Many unassessed reptile species are in extinction risk.

 Animals and plants are facing varying degrees of extinction risk based on their characteristics (for example those that reproduce slowly), the locations where they reside, and human threats they face.

Extinction risk is commonly summarized as threat categories – which have been derived for many species during the past decades by the IUCN Red List of Threatened Species, using data on species’ range and population sizes and trends in these attributes.
Reptiles comprise nearly 11,800 species worldwide and are the most species-rich land-vertebrate group. After 18 years of laborious work by many experts globally, last month, the first extinction risk assessment of this group was completed (the Global Reptile Assessment).
This important endeavor will enable adding reptiles to global conservation policy and management initiatives as one of the major groups assessed.
Nevertheless, this assessment still leaves over 3000 reptile species that have either not been assessed or were assigned a data deficient category that prevents their prioritization for conservation.
In an effort to fill in this gap a new publication in the journal PLOS Biology, by an international group of researchers presents estimates of extinction risk for those species currently neglected by the Global Reptile Assessment, using novel machine learning modeling.
The researchers found that those unassessed and data deficient species are more likely to be threatened than assessed species.
Dr. Gabriel Caetano, lead author of the paper explained “The IUCN threat assessment procedure is highly important, yet very lengthy, data-intensive, subject to human decision biases, and relies on in-person meetings of experts.
However, we can use the information on already assessed species to better understand the risks to those not yet assessed. Species may share physiological, geographic, and ecological attributes (often via shared evolutionary history) that make them more threatened and experience similar sources of threat when they occur at similar locations.
In our work, we tried to emulate the IUCN process using predominantly remotely sensed data and advanced machine learning methods. We used species that have been assessed to teach our models what makes a species threatened and then predict the threat categories of unassessed species.”
He added, “our new methods are important for highlighting reptile species at risk and can be used on other groups as an initial shortcut for threat categorization.”
Prof. Shai Meiri added “Importantly, the additional reptile species identified as threatened by our models are not distributed randomly across the globe or the reptilian evolutionary tree.
Our added information highlights that there are more reptile species in peril – especially in Australia, Madagascar, and the Amazon basin – all of which have a high diversity of reptiles and should be targeted for the extra conservation efforts.

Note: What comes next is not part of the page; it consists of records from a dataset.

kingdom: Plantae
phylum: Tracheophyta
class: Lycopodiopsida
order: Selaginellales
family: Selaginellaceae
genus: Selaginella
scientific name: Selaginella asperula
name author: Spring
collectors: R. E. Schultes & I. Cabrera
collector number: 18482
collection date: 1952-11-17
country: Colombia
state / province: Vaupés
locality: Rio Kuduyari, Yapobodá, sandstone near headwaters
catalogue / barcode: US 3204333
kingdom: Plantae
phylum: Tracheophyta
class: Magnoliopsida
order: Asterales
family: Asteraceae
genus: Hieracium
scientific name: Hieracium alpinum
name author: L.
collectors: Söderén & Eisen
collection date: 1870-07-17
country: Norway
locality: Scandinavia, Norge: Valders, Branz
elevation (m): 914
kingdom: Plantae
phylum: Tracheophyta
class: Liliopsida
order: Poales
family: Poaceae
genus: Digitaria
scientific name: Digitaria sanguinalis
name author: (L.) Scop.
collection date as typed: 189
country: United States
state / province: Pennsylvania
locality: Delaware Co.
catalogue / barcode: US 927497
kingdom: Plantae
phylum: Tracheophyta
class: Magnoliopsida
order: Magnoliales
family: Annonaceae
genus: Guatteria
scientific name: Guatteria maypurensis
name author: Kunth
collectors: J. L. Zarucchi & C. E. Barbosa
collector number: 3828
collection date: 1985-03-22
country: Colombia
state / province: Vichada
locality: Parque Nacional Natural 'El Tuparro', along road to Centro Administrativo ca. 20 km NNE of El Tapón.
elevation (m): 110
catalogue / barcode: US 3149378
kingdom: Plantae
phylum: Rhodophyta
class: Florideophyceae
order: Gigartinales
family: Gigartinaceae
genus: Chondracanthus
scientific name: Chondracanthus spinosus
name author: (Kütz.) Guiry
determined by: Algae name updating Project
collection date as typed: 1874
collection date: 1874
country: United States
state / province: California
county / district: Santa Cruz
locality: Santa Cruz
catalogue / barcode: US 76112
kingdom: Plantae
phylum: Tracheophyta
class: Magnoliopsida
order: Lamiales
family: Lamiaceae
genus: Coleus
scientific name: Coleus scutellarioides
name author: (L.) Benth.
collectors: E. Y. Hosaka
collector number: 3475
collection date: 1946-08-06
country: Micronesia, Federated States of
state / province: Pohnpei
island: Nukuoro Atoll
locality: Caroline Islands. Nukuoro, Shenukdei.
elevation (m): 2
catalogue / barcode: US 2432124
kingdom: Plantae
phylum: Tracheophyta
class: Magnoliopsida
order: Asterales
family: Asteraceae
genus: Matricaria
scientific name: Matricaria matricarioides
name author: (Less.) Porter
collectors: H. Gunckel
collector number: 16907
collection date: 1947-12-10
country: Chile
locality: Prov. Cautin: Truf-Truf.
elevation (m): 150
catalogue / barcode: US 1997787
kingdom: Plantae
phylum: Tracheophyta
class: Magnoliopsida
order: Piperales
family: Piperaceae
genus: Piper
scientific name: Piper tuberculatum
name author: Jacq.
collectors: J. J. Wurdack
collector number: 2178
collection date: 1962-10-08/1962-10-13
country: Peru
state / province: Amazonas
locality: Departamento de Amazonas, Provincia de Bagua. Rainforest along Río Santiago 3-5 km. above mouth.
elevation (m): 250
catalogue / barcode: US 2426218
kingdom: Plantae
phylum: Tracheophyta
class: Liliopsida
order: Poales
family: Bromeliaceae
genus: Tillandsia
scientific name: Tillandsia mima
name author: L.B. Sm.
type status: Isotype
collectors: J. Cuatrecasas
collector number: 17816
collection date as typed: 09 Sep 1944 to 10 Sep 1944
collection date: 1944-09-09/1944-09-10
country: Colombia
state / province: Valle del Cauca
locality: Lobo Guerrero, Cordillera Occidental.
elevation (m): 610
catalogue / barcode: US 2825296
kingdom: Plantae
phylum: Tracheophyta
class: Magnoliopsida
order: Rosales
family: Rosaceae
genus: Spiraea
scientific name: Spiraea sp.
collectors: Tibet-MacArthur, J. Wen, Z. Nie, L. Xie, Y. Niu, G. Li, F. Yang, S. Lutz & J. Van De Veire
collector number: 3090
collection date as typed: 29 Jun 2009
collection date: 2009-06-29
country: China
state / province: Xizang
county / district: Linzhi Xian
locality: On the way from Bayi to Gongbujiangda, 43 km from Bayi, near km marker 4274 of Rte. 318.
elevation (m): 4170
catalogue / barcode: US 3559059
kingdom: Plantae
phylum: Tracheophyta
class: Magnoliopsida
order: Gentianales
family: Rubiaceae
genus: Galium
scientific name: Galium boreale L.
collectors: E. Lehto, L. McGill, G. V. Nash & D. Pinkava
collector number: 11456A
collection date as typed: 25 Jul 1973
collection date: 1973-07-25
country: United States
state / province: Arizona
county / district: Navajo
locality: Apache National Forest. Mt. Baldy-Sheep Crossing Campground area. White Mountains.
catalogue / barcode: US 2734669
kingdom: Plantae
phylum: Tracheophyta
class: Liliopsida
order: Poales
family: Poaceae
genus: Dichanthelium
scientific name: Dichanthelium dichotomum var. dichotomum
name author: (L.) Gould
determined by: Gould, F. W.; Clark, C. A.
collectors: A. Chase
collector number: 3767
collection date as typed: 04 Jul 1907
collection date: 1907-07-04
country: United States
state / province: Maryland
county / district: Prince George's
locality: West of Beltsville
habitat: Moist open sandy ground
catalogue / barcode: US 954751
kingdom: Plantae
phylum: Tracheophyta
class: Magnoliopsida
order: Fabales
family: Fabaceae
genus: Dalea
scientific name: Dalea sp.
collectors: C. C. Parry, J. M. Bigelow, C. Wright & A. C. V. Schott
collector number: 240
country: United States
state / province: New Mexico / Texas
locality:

Moreover, species-rich groups, such as geckos and elapids (cobras, mambas, coral snakes, and others), are probably more threatened than the Global Reptile Assessment currently highlights, these groups should also be the focus of more conservation attention.”
Dr. Uri Roll, noted “Our work could be very important in helping the global efforts to prioritize the conservation of species at risk – for example using the IUCN red-list mechanism.
Our world is facing a biodiversity crisis, and severe man-made changes to ecosystems and species, yet funds allocated for conservation are very limited.
Consequently, it is key that we use these limited funds where they could provide the greatest benefits. Advanced tools- such as those we have employed here, together with accumulating data, could greatly cut the time and cost needed to assess extinction risk, and thus pave the way for more informed conservation decision making”.